The outlier filter was applied to features representing key genome quality and assembly metrics: total_length, GC_Content, N50, number (contigs), longest (contig length), Completeness_Specific, and Contamination. The scikit-learn (v1.6.1) IsolationForest implementation was used with a fixed random seed (random_state=42) for reproducibility. Each sample received an anomaly score, and was classified as either inlier (anomaly = 1) or outlier (anomaly = -1). Outlier-filtered datasets were retained in parallel with unfiltered data for comparative analyses. Source code for this process is available at QualiBact.

Statistical Analysis and Threshold Selection

Summary statistics (mean, standard deviation, quartiles, interquartile range) were calculated for genome quality metrics. Normality was assessed using the D’Agostino–Pearson test. For metrics without RefSeq values (e.g., N50, number of contigs), lower and upper bounds were set by applying Isolation Forest filtering, then selecting the 0.5th and 99.5th percentiles of the filtered data. For genome size and GC content, distributions were compared to RefSeq using the Kolmogorov–Smirnov test and Wasserstein distance. Final bounds were set as the most extreme values between RefSeq-derived limits and the 0.5th–99.5th percentile range of SRA genomes after filtering. Histograms were generated to visualize comparative distributions.
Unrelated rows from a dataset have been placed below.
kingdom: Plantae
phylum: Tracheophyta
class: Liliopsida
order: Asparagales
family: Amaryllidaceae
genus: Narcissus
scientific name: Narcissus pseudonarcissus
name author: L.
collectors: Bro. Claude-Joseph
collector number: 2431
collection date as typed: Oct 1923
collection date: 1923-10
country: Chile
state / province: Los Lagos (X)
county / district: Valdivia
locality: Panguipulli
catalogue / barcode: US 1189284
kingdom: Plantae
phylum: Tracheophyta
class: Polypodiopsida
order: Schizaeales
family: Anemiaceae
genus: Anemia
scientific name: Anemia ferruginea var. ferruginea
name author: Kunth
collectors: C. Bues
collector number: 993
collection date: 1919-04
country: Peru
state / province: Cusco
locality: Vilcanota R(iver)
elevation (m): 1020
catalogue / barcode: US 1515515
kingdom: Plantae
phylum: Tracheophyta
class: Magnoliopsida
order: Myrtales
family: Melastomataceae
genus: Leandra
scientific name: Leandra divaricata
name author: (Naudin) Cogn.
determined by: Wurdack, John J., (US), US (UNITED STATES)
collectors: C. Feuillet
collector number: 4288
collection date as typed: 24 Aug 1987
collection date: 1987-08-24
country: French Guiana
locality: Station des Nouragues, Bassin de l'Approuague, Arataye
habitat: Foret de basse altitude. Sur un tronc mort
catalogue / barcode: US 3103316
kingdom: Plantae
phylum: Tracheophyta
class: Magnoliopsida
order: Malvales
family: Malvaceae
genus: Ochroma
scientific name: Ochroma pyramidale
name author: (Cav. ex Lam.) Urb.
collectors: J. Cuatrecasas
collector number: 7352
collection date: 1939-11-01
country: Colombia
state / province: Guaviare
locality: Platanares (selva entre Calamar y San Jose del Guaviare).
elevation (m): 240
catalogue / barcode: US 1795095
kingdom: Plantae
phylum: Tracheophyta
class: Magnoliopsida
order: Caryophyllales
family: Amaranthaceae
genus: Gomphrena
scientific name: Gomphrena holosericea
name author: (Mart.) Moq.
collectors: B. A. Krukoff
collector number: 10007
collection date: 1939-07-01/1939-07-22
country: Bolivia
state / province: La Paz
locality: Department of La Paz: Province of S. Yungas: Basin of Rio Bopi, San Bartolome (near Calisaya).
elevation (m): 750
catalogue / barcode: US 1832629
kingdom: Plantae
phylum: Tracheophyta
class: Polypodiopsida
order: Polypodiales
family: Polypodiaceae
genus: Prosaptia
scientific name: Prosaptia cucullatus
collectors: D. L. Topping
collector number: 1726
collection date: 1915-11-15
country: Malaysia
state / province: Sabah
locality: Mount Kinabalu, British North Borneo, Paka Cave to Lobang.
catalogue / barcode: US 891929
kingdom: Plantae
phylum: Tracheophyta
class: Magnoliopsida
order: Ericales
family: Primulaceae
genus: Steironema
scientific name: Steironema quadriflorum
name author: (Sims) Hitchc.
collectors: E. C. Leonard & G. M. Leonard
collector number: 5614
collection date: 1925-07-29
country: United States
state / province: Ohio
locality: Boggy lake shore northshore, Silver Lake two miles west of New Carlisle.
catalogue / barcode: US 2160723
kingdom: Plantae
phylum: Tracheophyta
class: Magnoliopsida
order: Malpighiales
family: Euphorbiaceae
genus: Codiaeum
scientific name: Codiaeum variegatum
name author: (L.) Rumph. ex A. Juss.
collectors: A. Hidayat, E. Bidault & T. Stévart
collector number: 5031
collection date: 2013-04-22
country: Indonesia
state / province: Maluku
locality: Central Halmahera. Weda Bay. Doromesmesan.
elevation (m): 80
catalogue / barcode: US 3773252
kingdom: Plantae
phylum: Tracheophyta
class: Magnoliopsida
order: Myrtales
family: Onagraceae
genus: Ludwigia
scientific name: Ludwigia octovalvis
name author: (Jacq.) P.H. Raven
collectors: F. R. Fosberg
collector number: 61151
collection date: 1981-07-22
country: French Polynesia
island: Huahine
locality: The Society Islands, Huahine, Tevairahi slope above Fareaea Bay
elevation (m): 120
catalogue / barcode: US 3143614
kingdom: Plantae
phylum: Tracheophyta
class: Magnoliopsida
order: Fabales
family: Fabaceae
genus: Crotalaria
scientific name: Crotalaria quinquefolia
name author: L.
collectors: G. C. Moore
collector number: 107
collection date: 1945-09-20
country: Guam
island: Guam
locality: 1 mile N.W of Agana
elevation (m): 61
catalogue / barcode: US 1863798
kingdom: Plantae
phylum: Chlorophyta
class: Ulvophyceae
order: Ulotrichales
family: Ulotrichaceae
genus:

PASS / WARN / FAIL verdict zones

For each metric on a species page, the website renders a four-bound view:

Column What it is How it is computed
Fail below Below this value the assembly is unusual enough to fail. FINAL_LOWER — the 0.5th percentile of the post-Isolation-Forest pool (or the more extreme of that and the RefSeq-derived lower for metrics with RefSeq calibration).
Warn below Below this value but above Fail-below is borderline. WARN_LOWER — the 2.5th percentile of the same pool.
Warn above Above this value but below Fail-above is borderline. WARN_UPPER — the 97.5th percentile of the same pool.
Fail above Above this value the assembly fails. FINAL_UPPER — the 99.5th percentile (or the more extreme of that and the RefSeq-derived upper).

Some metrics are bounded only on one side — N50 has only a lower bound (a very high N50 is never a failure), Contamination has only an upper bound, Completeness_Specific has only a lower bound.

Percentile bands

The FINAL and WARN bounds are not derived from a per-metric ± buffer; both come directly from percentiles of the species pool:

Band Lower percentile Upper percentile Meaning
FINAL (= FAIL outside) 0.5 99.5 Below FINAL_lower or above FINAL_upper → assembly fails
WARN 2.5 97.5 Between WARN and FINAL → unusual but not failing

Both percentiles are computed on the post-IsolationForest species pool (i.e. after IF outlier removal on the HQ-filtered samples). For Genome_Size and GC_Content, where a RefSeq reference set is available, the published FINAL bounds take the more extreme of (RefSeq-derived limit) and (SRA-pool 0.5 / 99.5 percentile).

v1.0 itself ships no overrides — every bound is the raw engine percentile output. Expert-requested pins live in v1.1; see the v1.1 methods page for the hand-pinned threshold rationale table.